#### 原文
########

ゴミ収集の委託業者でつくる自治労傘下の柏原清掃労組は、市の突然の入札実施で多くの失業者が出ると抗議。不透明な入札に関して市の説明を申し入れてきたが市が無視し続けたため、1月6日、24時間のストを実施した。

ストにより柏原市内の約7割の世帯の収集に遅れが出た。市は昨年、ゴミ収集委託業務を突然指名入札に変更。50年にわたって市の委託を受け問題なく収集をおこなってきた業者を切り捨て、岡本泰明市長に近い同族業者2社を含む3社が新規参入。しかも1社は、過去に大きな問題を起こした不良業者だった。
現行委託収集業者4社のうち2社の一部の従業員でつくる自治労傘下の柏原委託清掃労組は、この不透明な入札に抗議し市長との協議を申し入れてきたが、市側が無視したため、やむなくストを実施したという。

「入札は不適切」が地方自治法の趣旨

地方自治法では、一般廃棄物処理は自治体が直営すべき事業と定める。たとえ民間に委託する場合でも、市民生活に直結するため入札には適さず随意契約が望ましい業務とされる。競争入札で参入した業者が問題を起こすケースがあるからだ。実際、今回の入札で新規参入した大紀は鎌倉市で問題を起こしている。
これまで委託業者は、厳しい市の行政指導を受け入れてきた。民間業者ではあるが自由な業務ができない準公務員の立場だ。事実、近隣の羽曳野市や八尾市ではこの認識のもと、随意契約が現在も維持されている。

########

#### 提供データ
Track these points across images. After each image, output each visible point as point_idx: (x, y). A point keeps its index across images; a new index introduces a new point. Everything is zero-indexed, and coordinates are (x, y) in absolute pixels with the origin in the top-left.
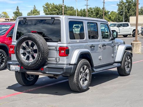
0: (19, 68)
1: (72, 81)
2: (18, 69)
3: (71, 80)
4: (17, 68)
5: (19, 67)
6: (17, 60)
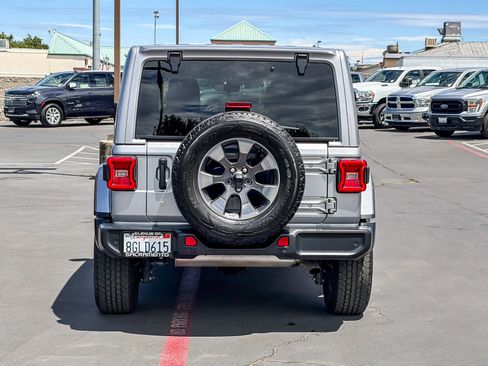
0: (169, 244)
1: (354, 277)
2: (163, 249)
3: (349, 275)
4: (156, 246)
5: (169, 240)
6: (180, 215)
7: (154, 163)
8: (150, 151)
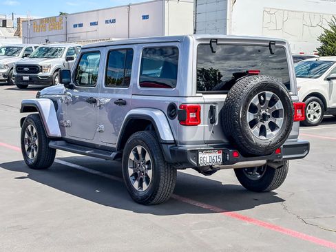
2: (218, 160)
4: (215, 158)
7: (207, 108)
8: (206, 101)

########

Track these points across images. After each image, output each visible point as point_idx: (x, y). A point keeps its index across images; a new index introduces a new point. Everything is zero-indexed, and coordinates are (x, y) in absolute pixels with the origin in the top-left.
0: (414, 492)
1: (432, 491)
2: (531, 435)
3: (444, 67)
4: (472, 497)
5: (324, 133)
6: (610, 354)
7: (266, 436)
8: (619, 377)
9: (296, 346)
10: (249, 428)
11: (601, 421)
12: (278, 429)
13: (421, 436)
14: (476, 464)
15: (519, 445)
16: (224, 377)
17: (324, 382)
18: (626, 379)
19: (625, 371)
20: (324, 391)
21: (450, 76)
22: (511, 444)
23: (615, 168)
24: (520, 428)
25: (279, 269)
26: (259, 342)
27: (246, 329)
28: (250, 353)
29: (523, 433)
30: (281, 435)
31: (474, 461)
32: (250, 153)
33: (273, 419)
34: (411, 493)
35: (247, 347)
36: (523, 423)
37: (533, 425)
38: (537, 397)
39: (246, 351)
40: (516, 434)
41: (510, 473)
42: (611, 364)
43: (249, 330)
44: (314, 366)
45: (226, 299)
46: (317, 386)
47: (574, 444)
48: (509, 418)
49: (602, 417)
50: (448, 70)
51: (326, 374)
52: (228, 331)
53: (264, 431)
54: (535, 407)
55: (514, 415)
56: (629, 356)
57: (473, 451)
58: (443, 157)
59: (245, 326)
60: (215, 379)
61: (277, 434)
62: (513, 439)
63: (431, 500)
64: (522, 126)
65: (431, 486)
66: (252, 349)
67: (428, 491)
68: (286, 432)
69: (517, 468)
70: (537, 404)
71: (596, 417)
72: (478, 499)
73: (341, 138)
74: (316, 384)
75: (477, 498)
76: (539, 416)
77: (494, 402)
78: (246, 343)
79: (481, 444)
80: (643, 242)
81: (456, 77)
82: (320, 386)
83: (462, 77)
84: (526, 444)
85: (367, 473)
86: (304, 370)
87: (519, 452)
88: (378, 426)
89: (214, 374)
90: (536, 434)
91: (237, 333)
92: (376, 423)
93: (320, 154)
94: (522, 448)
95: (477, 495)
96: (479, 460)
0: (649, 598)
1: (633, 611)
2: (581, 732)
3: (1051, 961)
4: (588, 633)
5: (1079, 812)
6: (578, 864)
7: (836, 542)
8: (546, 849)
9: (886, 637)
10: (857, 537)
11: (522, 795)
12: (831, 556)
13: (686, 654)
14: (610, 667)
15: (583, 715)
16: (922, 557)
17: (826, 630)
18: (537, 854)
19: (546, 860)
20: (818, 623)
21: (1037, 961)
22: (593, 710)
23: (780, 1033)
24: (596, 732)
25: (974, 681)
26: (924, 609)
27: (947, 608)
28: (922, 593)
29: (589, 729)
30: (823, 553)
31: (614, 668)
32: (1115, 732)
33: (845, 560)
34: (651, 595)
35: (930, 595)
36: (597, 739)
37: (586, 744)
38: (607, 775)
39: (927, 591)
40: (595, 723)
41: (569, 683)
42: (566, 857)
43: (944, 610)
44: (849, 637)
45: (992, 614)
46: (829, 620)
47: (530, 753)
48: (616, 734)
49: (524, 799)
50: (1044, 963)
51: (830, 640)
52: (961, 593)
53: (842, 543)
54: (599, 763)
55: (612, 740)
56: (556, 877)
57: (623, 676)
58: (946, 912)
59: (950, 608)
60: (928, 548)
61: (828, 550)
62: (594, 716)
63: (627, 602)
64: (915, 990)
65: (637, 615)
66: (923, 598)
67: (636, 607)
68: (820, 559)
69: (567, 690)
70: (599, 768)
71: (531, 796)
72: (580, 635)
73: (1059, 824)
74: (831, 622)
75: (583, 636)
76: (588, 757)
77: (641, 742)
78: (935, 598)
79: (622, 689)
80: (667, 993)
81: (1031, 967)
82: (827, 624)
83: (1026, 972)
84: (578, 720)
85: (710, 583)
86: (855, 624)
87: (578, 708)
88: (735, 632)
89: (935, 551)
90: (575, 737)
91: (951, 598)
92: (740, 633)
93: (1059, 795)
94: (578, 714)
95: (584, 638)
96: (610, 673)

########

#### 課題一覧
#1 原文のうち「ストにより柏原市内の約7割の」で始まり「むなくストを実施したという。」で終わる部分を、「不良業者」を「問題のある業者」に置き換えて書き直してください。
#2 原文によれば、ストによって収集に遅れが出たのは柏原市内のおよそ何割の世帯か。

#### 解答
#1
ストにより柏原市内の約7割の世帯の収集に遅れが出た。市は昨年、ゴミ収集委託業務を突然指名入札に変更。50年にわたって市の委託を受け問題なく収集をおこなってきた業者を切り捨て、岡本泰明市長に近い同族業者2社を含む3社が新規参入。しかも1社は、過去に大きな問題を起こした問題のある業者だった。
現行委託収集業者4社のうち2社の一部の従業員でつくる自治労傘下の柏原委託清掃労組は、この不透明な入札に抗議し市長との協議を申し入れてきたが、市側が無視したため、やむなくストを実施したという。

#2 約7割の世帯。